Excerpted data.
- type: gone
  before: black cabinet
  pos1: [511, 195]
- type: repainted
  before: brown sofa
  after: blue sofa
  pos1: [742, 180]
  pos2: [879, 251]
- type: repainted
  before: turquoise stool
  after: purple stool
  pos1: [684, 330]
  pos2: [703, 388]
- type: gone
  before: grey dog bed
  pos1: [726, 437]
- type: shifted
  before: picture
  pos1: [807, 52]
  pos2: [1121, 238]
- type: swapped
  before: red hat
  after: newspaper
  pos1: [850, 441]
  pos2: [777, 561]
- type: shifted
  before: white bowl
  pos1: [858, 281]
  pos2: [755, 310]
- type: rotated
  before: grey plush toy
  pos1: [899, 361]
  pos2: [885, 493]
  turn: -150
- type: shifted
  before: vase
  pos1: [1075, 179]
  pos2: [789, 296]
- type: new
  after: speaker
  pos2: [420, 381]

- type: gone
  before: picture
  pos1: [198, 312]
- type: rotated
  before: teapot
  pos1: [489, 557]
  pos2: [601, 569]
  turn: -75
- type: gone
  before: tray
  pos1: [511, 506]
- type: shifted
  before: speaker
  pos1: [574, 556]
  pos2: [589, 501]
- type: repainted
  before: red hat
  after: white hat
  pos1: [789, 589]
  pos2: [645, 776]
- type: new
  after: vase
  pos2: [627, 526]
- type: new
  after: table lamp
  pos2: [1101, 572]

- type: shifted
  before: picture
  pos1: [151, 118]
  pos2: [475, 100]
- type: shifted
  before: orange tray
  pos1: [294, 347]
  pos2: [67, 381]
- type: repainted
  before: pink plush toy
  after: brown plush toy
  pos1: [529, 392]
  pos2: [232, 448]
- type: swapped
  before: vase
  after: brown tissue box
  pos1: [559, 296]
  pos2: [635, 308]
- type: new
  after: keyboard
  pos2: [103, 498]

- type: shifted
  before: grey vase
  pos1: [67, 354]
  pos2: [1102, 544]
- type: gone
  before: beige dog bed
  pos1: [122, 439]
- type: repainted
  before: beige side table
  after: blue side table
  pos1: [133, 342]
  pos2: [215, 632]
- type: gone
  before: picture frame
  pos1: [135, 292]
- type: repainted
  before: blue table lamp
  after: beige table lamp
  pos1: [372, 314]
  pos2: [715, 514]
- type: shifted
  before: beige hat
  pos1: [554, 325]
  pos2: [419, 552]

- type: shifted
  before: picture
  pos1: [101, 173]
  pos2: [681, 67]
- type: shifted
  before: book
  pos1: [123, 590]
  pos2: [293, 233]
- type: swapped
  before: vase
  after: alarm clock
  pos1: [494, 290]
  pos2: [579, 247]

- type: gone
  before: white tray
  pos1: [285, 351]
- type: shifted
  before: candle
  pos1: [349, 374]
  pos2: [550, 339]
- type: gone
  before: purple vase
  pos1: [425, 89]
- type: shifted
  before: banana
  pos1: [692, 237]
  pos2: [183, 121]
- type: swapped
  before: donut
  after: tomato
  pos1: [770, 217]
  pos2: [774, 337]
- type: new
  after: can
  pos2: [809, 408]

What this task involves. In the entries above, which lines hold the string "stool"? Report all of them.

Result.
  before: turquoise stool
  after: purple stool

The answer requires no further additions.